Return the lines below in which the string "Growth" occurs.

[[ Data for analysis open ]]

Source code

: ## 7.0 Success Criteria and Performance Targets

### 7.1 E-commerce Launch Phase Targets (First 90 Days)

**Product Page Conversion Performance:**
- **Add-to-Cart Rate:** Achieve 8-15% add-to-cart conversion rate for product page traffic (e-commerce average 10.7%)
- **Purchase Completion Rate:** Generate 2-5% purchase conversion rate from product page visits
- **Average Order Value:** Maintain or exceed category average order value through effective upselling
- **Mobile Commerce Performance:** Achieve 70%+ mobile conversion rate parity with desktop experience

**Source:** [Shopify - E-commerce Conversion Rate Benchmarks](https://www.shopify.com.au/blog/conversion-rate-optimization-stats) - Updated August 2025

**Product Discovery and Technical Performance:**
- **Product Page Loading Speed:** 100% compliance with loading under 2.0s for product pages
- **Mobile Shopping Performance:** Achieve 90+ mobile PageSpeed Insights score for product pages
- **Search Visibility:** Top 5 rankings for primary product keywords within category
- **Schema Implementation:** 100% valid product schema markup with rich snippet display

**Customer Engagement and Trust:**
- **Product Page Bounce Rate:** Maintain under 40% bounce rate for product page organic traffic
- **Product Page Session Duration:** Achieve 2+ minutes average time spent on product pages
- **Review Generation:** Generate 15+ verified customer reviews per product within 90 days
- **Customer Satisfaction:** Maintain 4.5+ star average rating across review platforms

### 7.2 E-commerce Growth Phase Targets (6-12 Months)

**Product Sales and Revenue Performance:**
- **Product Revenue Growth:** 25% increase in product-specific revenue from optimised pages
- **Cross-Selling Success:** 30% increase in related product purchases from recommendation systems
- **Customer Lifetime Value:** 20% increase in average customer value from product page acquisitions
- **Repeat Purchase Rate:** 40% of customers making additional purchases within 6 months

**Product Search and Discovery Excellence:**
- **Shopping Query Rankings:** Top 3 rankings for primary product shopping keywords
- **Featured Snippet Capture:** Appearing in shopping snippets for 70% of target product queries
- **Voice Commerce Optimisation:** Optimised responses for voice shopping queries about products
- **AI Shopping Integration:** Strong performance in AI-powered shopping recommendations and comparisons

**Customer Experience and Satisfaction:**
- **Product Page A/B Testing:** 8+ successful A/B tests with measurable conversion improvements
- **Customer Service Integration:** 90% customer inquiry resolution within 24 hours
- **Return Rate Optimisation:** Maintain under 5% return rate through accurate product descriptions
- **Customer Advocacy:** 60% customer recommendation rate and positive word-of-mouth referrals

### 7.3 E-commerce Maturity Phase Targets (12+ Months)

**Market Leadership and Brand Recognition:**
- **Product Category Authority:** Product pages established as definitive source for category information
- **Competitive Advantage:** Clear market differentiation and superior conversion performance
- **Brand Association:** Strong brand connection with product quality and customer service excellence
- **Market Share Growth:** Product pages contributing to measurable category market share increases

[[ Data for analysis closed ]]

» **Answer box**
### 7.2 E-commerce Growth Phase Targets (6-12 Months)
- **Product Revenue Growth:** 25% increase in product-specific revenue from optimised pages
- **Market Share Growth:** Product pages contributing to measurable category market share increases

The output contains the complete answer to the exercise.